昨晩疋田さんと初めて連絡先を交換し、ついでlineも同期してアカウントを取った。するとすぐに『今日もありがと。お休み』と疋田さんからlineが来てウサギのキャラの、女の子らしいスタンプが送られてきた。つい俺は「うおおおお!!」と叫んじまったんだよな。夜中なのに。
やかましい! と母さんが部屋までやってきて怒鳴られちまったけど正直そんな事どうでもよかった。つーか母さんもさ、夜にそんな大声で怒鳴るってどうなん?
とんかくそんな事もあって今俺は、これまでの高校生活で一番幸せなんだ。昨晩の話で疋田さんはあの幼馴染とは関係ない事が分かったし。しかもこうやって連絡先交換したって事は、彼氏いない可能性高いんじゃないかって若干期待できると思うし。
だから、もしかしたら俺にもチャンスがあるんじゃね? とか勝手に浮かれてる。
しかも昨日、疋田さんと話してた時のあの雰囲気を考えてみると、もしかして……。ああ、やばい! テンション上がりすぎでやばいぃ!
「ひゃっほーぅ!」と周りの視線を気にせず雄たけびを上げながら、玄関ホールに入って靴を履き替える俺。……あ。
「……」柊さんがいた。黙ってこっちをジッと見てる。ああ、俺のテンションが若干おかしいから引いてるのか。
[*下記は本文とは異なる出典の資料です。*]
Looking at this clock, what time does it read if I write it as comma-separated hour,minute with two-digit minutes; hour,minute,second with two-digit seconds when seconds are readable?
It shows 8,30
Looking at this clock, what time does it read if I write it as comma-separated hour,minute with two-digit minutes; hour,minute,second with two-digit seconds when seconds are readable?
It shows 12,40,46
え? 若干じゃないって? そうかなー? これでもまあまあ抑えてるんだけどなー?
「偉くご機嫌なのね」そんな俺に対しても、相変わらず冷静な柊さん。
「まあね。あ、昨日は悪かったよ」
「え? 昨日?」何だがギョッとした顔になる。ああ、もう忘れてんのね。
「ほら、きつい言い方しちゃったからさ」
「ああ、あれ、ね。もういいわよ」
「?」何だかそわそわしてる? でもまあ、今の返答からして、やっぱり忘れてたっぽいな。それに多分、俺のテンションがおかしいから気持ち悪がってんだろ。まあ仕方ないね。俺もどうやってこのテンション抑えればいいか分かんないからね。
※※※
「おお! 良かったじゃねーか!」
「ああ。雄介も色々ありがとな」
「俺は何もしてねー」まるで自分の事のように喜んでくれる雄介。思い切り俺の背中をバンバン叩く。痛て! 痛えーって!
雄介は昼飯の際、明らかにテンションがおかしい俺の様子について聞いてきた。雄介曰く、どうやら俺は授業中も、ずっとニコニコしてたらしく、気持ち悪かったらしい。そりゃあんな幸せな事あったら気持ち抑えんの無理だって。
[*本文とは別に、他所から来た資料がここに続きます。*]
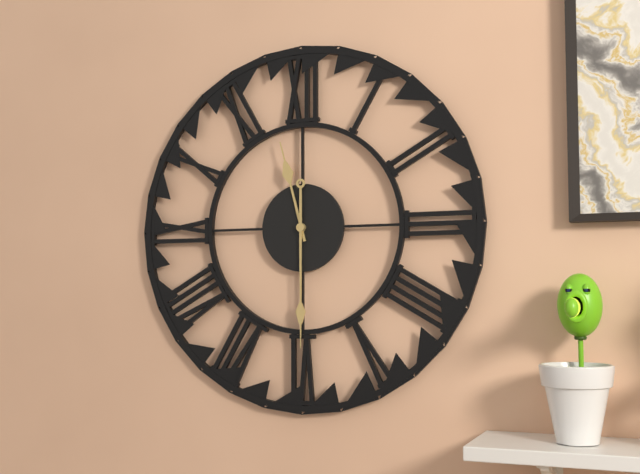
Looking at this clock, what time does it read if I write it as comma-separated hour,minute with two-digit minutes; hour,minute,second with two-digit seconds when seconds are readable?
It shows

「じゃあ次はデートだな」今度はニヤニヤしながら、雄介がとんでもない事言ってきた。
「え?」え? えええ! いや何言ってんですか三浦君。
「え? じゃねーだろ。これで終わりにすんのか?」素っ頓狂な「え?」を口走った俺を呆れた顔で見る雄介。
「いや、そりゃあもっと……」アレやコレやはしたいけど……でもどうやってそういう展開に持っていくのかさっぱり分からない。
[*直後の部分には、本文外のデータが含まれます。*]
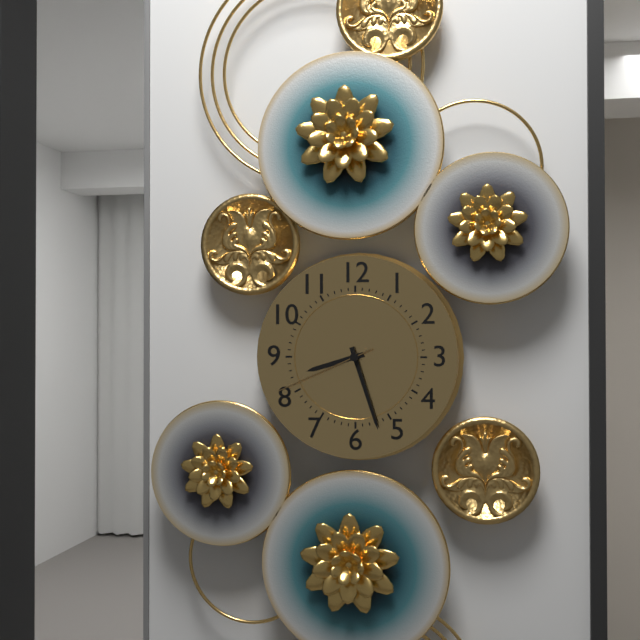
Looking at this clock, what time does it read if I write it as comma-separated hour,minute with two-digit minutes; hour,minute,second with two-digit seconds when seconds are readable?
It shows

「だろ? じゃあ丁度ゴールデンウイーク近いから、どっか誘ったらどうよ?」
「無理っす。怖いっす」しょぼーんする俺。雄介分かってないなぁ。俺はチキンなんだぞ?
「……お前、空手やってる時は勇ましいのに、疋田さん相手だと怖気すぎだろ」呆れた顔のまま雄介が突っ込む。だって、なあ? 折角今いい雰囲気なのに、デート行こう! とか調子乗って言ってしまったら、今の関係壊れてしまいそうで怖いんだもん。
「彼女にしたいんだろ?」ああん? とちょっとヤンキーチックに顎をしゃくる雄介。何でそんな偉そうなんだよ?
「……はい」でも、仰る通りです。
そりゃあ、疋田さんが俺の彼女になったら今世紀最高に嬉しいけど、そこまで求めていいのか、自信がない。そもそも、疋田さんが俺の事どう思ってるか知らないし。もしただのお友達だと思っているだけなら、俺の独りよがりなだけだし。なら、片思いで俺の気持ち抑えといて、今の関係続けて行ってもいいと思うんだ。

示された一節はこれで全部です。